--- START ---

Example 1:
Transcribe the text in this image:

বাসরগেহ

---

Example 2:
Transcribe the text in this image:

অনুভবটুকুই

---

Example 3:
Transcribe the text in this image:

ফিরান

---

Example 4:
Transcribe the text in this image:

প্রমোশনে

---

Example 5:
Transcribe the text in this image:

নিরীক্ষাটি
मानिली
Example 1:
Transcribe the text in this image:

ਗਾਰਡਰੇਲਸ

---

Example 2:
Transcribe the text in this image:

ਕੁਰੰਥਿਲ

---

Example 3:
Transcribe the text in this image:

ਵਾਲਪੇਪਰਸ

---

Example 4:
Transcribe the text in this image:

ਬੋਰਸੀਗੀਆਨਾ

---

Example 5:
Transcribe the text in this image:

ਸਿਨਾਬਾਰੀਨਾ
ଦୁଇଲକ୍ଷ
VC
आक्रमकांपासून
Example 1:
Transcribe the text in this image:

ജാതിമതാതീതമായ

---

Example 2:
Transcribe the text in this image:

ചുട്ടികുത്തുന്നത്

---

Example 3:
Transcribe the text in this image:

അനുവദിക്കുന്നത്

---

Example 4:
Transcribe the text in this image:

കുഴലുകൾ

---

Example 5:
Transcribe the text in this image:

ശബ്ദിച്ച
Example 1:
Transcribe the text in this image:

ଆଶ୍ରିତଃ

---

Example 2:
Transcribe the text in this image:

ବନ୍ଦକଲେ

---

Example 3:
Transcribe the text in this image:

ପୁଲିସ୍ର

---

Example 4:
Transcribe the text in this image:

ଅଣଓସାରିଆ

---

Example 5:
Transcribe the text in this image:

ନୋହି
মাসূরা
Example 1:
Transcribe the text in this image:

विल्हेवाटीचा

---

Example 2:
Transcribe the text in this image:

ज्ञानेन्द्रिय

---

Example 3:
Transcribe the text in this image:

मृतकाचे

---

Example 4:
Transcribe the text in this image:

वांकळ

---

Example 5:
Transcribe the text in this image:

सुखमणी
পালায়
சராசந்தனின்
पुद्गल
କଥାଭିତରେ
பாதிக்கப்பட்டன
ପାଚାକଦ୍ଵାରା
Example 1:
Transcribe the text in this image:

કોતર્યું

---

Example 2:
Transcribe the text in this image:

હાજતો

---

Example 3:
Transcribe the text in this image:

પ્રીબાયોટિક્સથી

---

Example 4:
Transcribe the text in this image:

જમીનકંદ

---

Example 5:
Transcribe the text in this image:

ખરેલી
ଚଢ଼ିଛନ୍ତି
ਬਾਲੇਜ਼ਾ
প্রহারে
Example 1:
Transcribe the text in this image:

--- END ---

* TO DO
Each record must be repeated exactly as it appears above.

* EXPECTED ANSWER
Example 1:
Transcribe the text in this image:

বাসরগেহ

---

Example 2:
Transcribe the text in this image:

অনুভবটুকুই

---

Example 3:
Transcribe the text in this image:

ফিরান

---

Example 4:
Transcribe the text in this image:

প্রমোশনে

---

Example 5:
Transcribe the text in this image:

নিরীক্ষাটি
मानिली
Example 1:
Transcribe the text in this image:

ਗਾਰਡਰੇਲਸ

---

Example 2:
Transcribe the text in this image:

ਕੁਰੰਥਿਲ

---

Example 3:
Transcribe the text in this image:

ਵਾਲਪੇਪਰਸ

---

Example 4:
Transcribe the text in this image:

ਬੋਰਸੀਗੀਆਨਾ

---

Example 5:
Transcribe the text in this image:

ਸਿਨਾਬਾਰੀਨਾ
ଦୁଇଲକ୍ଷ
VC
आक्रमकांपासून
Example 1:
Transcribe the text in this image:

ജാതിമതാതീതമായ

---

Example 2:
Transcribe the text in this image:

ചുട്ടികുത്തുന്നത്

---

Example 3:
Transcribe the text in this image:

അനുവദിക്കുന്നത്

---

Example 4:
Transcribe the text in this image:

കുഴലുകൾ

---

Example 5:
Transcribe the text in this image:

ശബ്ദിച്ച
Example 1:
Transcribe the text in this image:

ଆଶ୍ରିତଃ

---

Example 2:
Transcribe the text in this image:

ବନ୍ଦକଲେ

---

Example 3:
Transcribe the text in this image:

ପୁଲିସ୍ର

---

Example 4:
Transcribe the text in this image:

ଅଣଓସାରିଆ

---

Example 5:
Transcribe the text in this image:

ନୋହି
মাসূরা
Example 1:
Transcribe the text in this image:

विल्हेवाटीचा

---

Example 2:
Transcribe the text in this image:

ज्ञानेन्द्रिय

---

Example 3:
Transcribe the text in this image:

मृतकाचे

---

Example 4:
Transcribe the text in this image:

वांकळ

---

Example 5:
Transcribe the text in this image:

सुखमणी
পালায়
சராசந்தனின்
पुद्गल
କଥାଭିତରେ
பாதிக்கப்பட்டன
ପାଚାକଦ୍ଵାରା
Example 1:
Transcribe the text in this image:

કોતર્યું

---

Example 2:
Transcribe the text in this image:

હાજતો

---

Example 3:
Transcribe the text in this image:

પ્રીબાયોટિક્સથી

---

Example 4:
Transcribe the text in this image:

જમીનકંદ

---

Example 5:
Transcribe the text in this image:

ખરેલી
ଚଢ଼ିଛନ୍ତି
ਬਾਲੇਜ਼ਾ
প্রহারে
Example 1:
Transcribe the text in this image:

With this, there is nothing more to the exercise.